Trade Credit Insurance

Who needs Trade Credit?
If you are selling goods and services on credit terms (e.g. offering 30 days to pay) you are vulnerable to bad debts and should consider the protection of Trade Credit insurance.
What does it cover?
The non-payment of trade debts following insolvency (e.g. receivership, liquidation, and bankruptcy) and protracted default. If the trade debt is from an export transaction, the additional contract repudiation and various political risks can be included.
Can it help my credit management?
Yes, it’s designed to complement and support good credit management and help you trade with confidence.
How much does it cost?
Premiums are usually calculated as a percentage of your turnover and are reflective of your industry, your debtors’ quality and whether your customers are local or international. We will tailor a solution to meet both your risk coverage requirements and budget. We can also look at cost effective premiums for SME’s.

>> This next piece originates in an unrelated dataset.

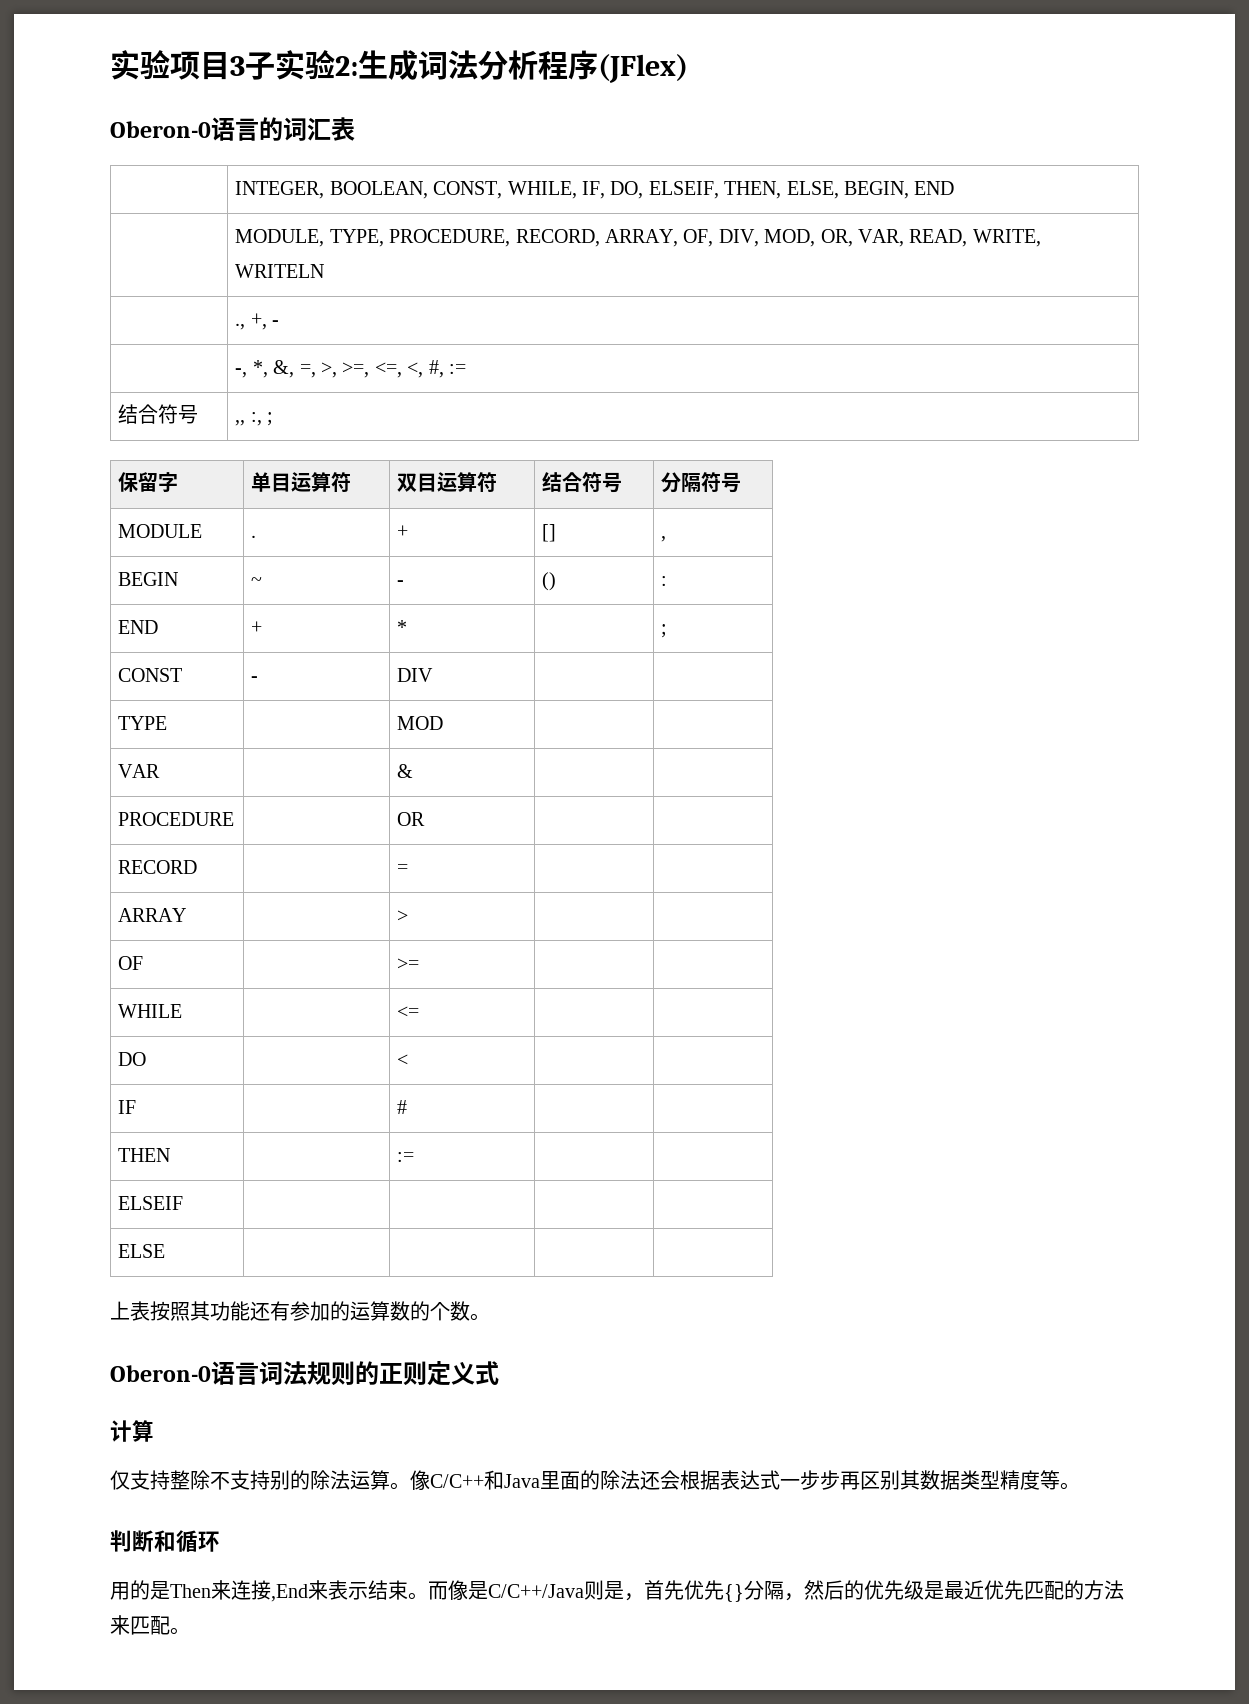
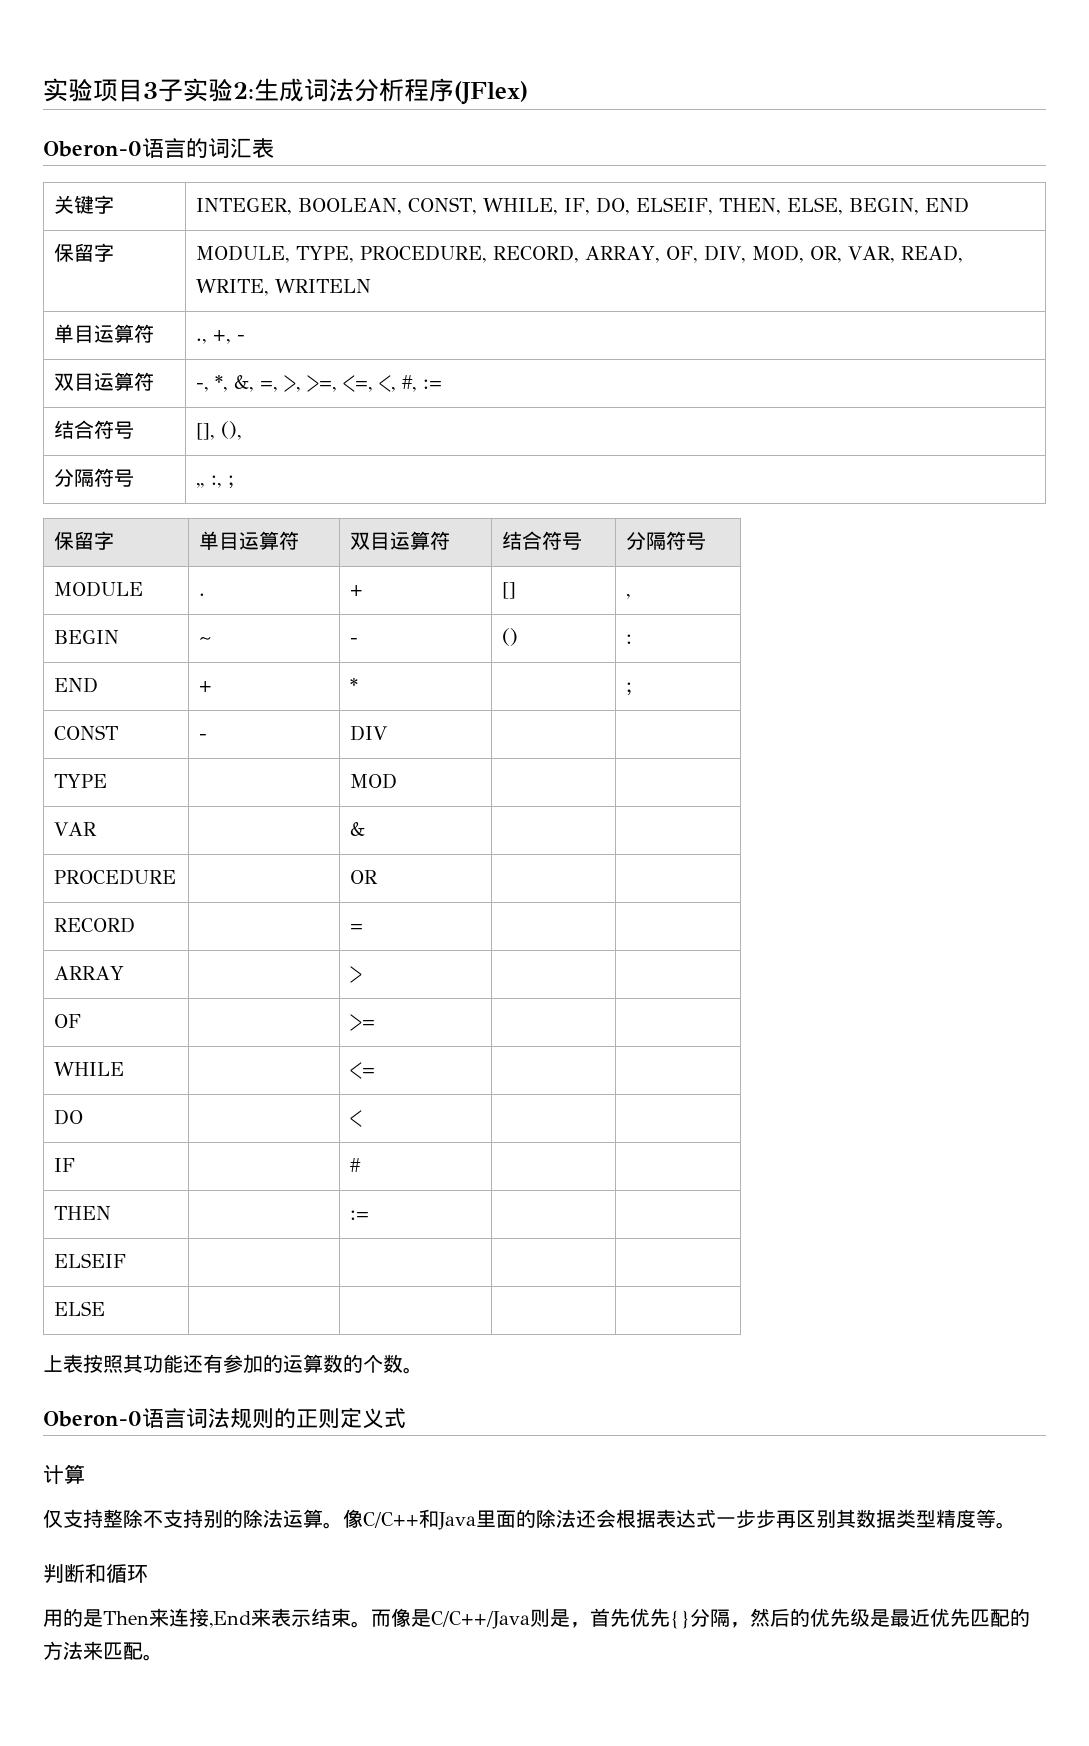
(355, 129) none -> [54,195,115,214] 关键字
(955, 188) none -> [54,243,115,262] 保留字
(325, 271) none -> [54,324,155,343] 单目运算符
(280, 323) none -> [54,372,155,391] 双目运算符
(199, 414) none -> [196,421,242,440] [54,468,135,487] | [], (), // 分隔符号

What information do you need to give me a quote?
We need to know about the industry and location of your larger debtors, terms of payment, history of bad debts and the credit control processes. This is all set out in our easy to complete proposal form. Click here
When are claims paid?
Claims are usually payable 30 days from receipt of the Confirmation of Debt from the insolvency practitioner and of course on receipt of all documentation. Protracted default claims have a waiting period and require evidence of action taken to receive the amounts owed. We are there to help you have your claim paid as soon as possible.
Will you help with debt collection when a customer doesn’t pay on time? Yes, we can recommend a collection agency that is experienced with insured debts and understand credit insurance policies. Often, our underwriters have an internal collections team that you can use.